TASK TO COMPLETE:
Pull out every line in the rows below that contains the word "chart", treating uppercase and lowercase as different.

GIVEN RECORDS:
□ □ □ □ □ □ □

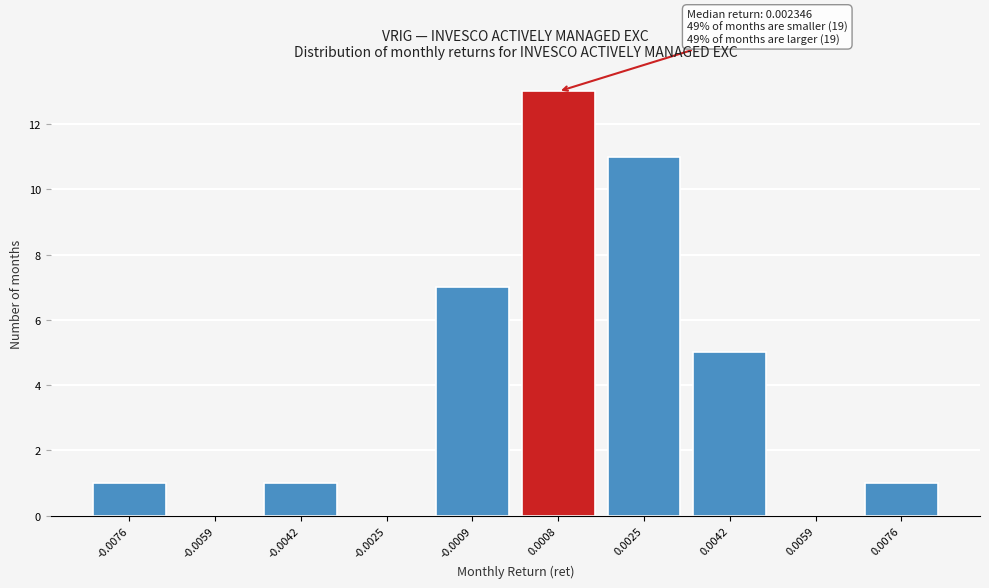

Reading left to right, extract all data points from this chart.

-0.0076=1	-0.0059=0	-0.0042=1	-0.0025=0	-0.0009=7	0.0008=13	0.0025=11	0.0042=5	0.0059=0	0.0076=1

□ □ □ □ □ □ □

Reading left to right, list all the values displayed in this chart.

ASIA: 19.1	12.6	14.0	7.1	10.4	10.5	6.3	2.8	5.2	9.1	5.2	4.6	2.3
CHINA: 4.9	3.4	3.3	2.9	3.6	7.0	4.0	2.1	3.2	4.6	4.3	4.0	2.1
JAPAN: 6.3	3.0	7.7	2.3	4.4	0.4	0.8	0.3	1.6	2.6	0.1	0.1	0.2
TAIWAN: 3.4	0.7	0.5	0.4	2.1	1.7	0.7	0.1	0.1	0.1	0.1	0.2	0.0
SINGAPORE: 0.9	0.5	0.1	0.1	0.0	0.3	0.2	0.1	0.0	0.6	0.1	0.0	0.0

□ □ □ □ □ □ □

FINISHED TASK:
Reading left to right, extract all data points from this chart.
Reading left to right, list all the values displayed in this chart.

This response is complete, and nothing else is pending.